** PROVIDED RECORDS follows **

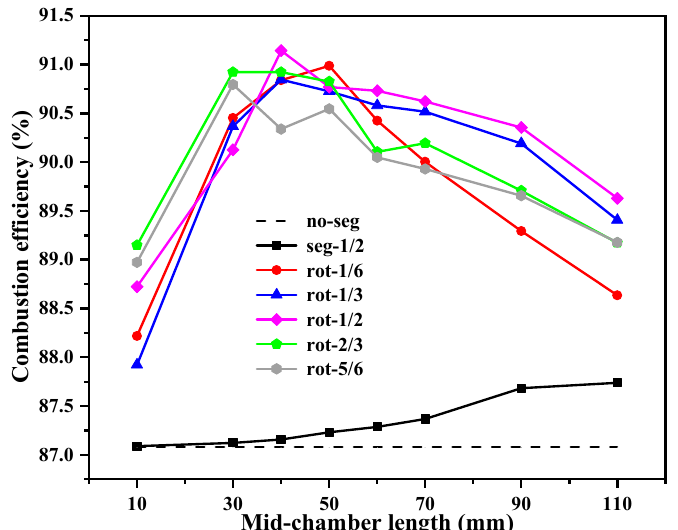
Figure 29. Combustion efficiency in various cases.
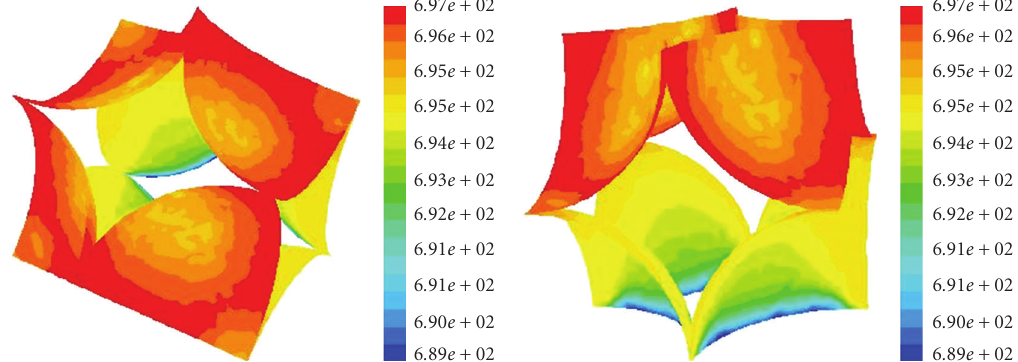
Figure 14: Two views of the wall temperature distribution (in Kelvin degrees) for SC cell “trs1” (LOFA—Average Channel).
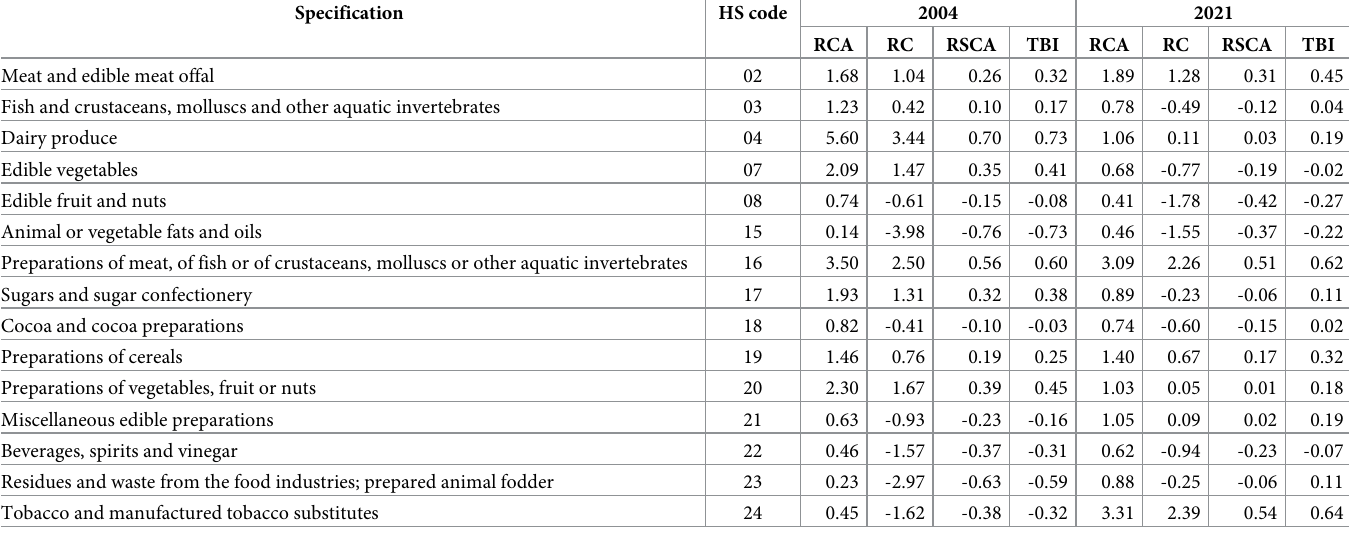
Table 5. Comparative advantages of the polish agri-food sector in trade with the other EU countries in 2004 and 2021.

** End of PROVIDED RECORDS **
** PROVIDED RECORDS follows **

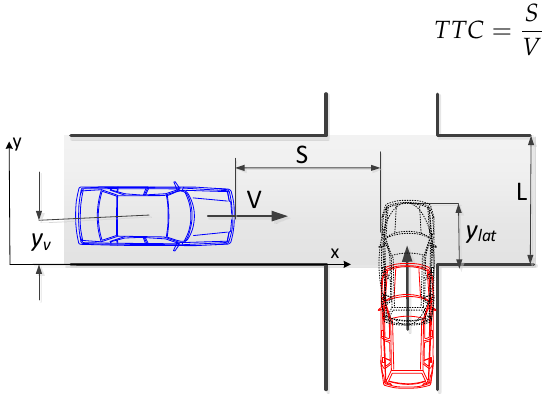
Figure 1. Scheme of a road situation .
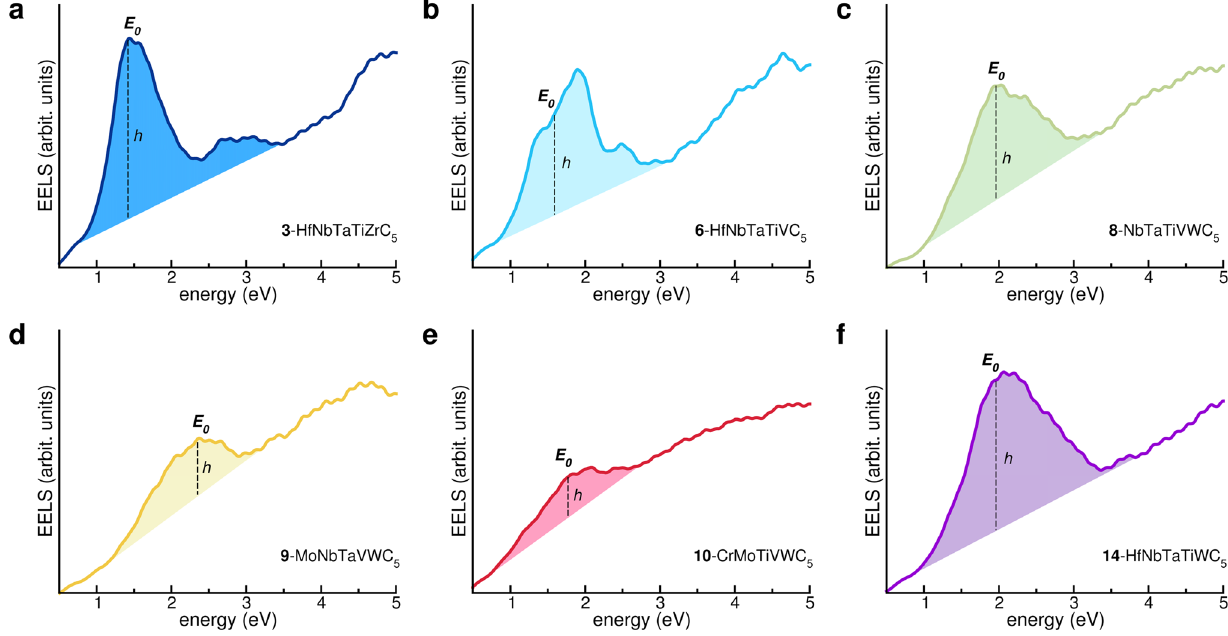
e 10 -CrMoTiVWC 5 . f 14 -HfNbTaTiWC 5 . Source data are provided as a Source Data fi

** End of PROVIDED RECORDS **
** PROVIDED RECORDS follows **

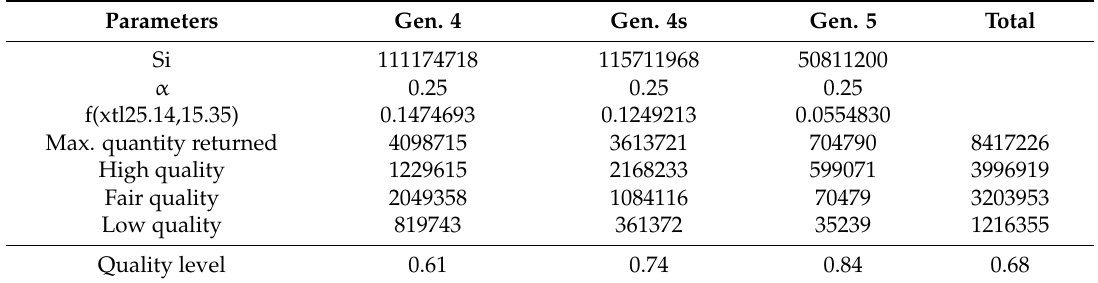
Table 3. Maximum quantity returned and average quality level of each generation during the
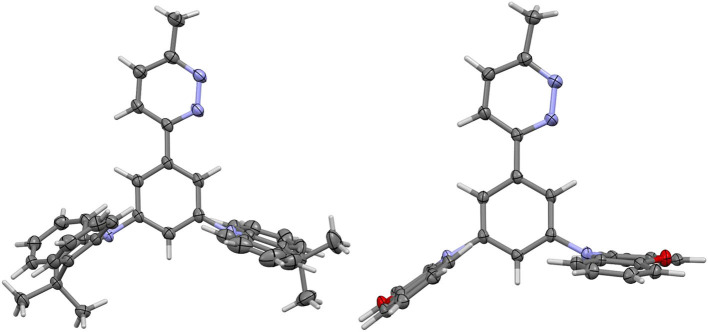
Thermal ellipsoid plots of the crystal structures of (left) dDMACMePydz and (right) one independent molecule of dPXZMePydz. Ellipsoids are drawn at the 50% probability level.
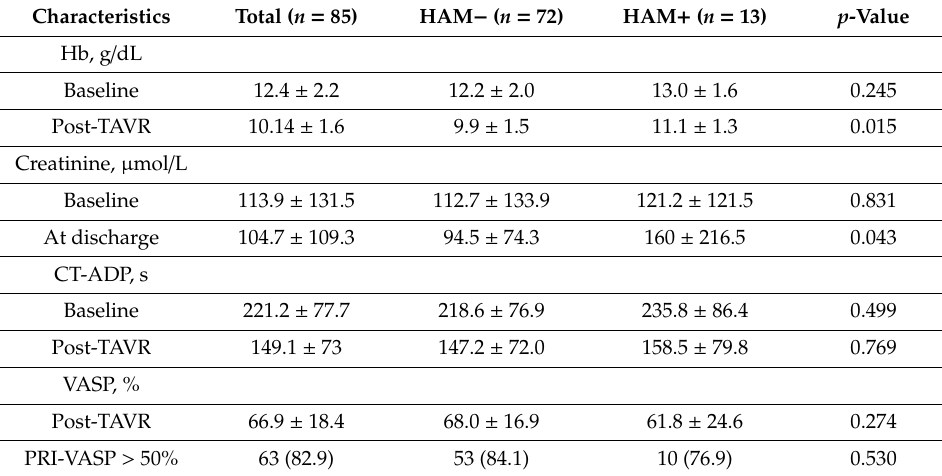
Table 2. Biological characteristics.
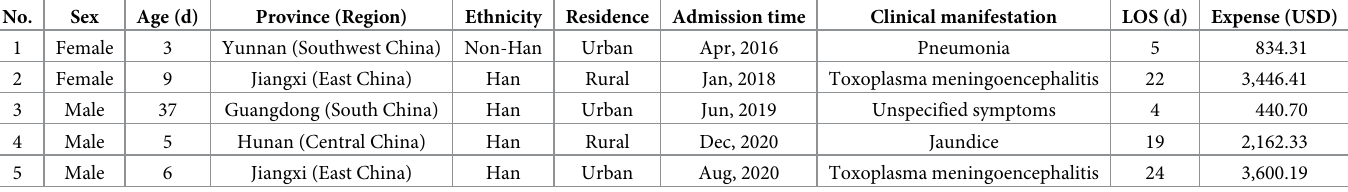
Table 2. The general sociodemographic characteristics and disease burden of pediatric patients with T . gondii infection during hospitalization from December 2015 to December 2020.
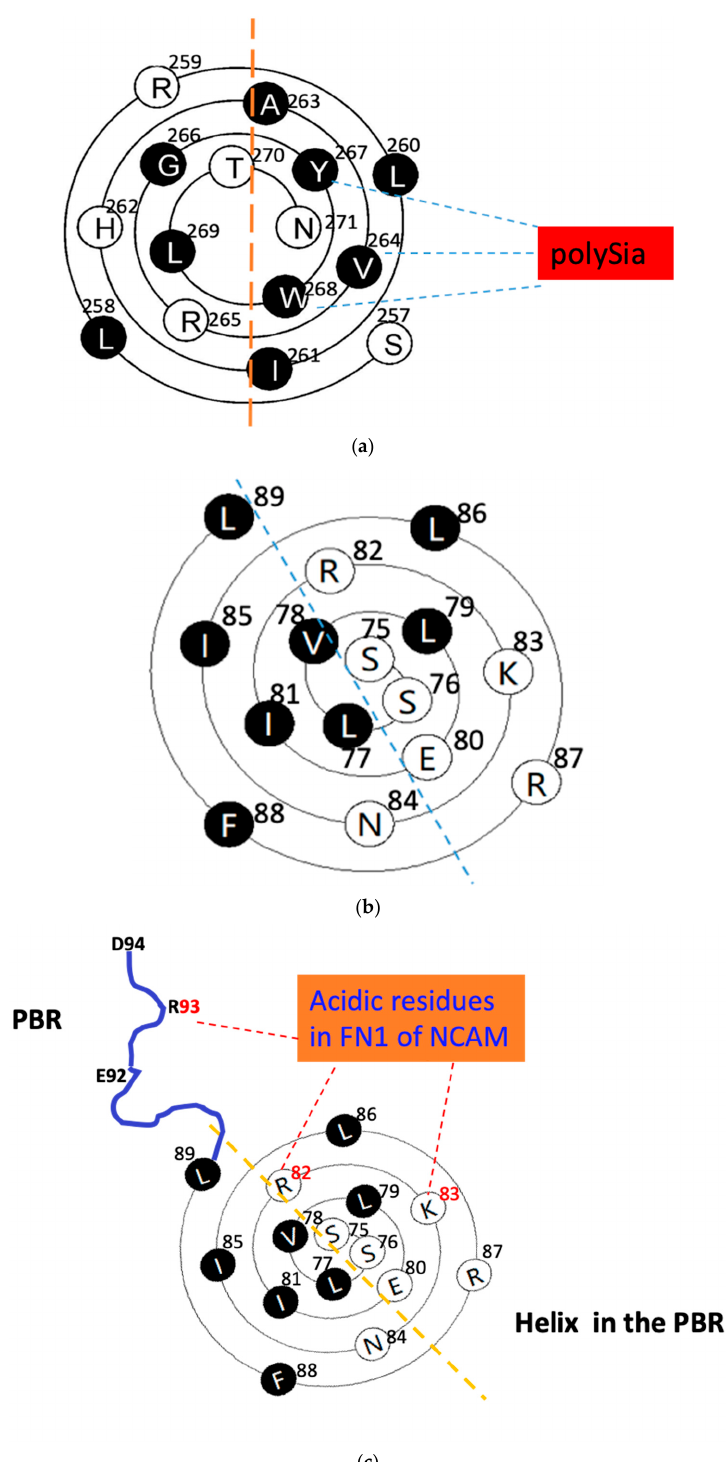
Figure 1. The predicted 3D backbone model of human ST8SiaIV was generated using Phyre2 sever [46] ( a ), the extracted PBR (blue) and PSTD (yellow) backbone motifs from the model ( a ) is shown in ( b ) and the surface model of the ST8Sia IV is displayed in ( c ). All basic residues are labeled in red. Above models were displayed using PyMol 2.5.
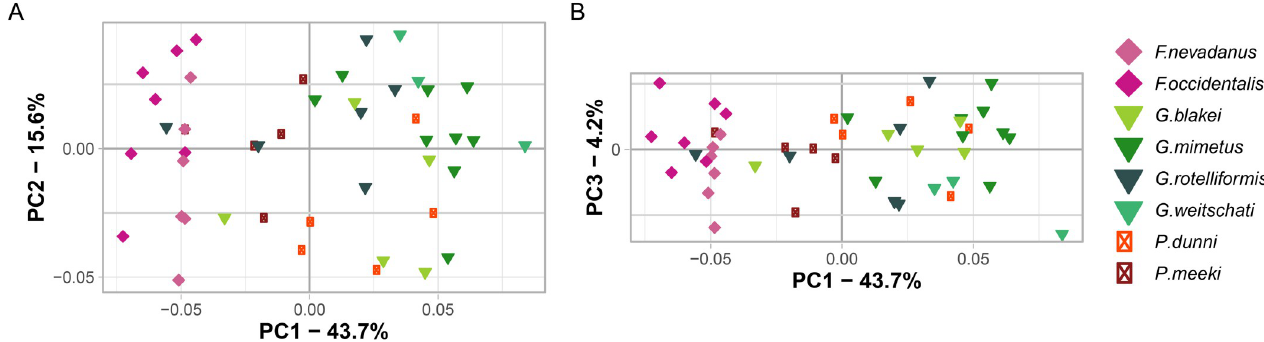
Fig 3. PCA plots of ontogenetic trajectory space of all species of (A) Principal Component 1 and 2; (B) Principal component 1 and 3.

** End of PROVIDED RECORDS **

**PROBLEM DETAILS:** Each line between the one holding "Table 2. Biological characteristics." and the one holding "Fig 3. PCA plots", inclusive, should be copied exactly as it appears above, and pictures should be omitted.

**REPLY:**
Table 2. Biological characteristics.
Table 2. The general sociodemographic characteristics and disease burden of pediatric patients with T . gondii infection during hospitalization from December 2015 to December 2020.
Figure 1. The predicted 3D backbone model of human ST8SiaIV was generated using Phyre2 sever [46] ( a ), the extracted PBR (blue) and PSTD (yellow) backbone motifs from the model ( a ) is shown in ( b ) and the surface model of the ST8Sia IV is displayed in ( c ). All basic residues are labeled in red. Above models were displayed using PyMol 2.5.
Fig 3. PCA plots of ontogenetic trajectory space of all species of (A) Principal Component 1 and 2; (B) Principal component 1 and 3.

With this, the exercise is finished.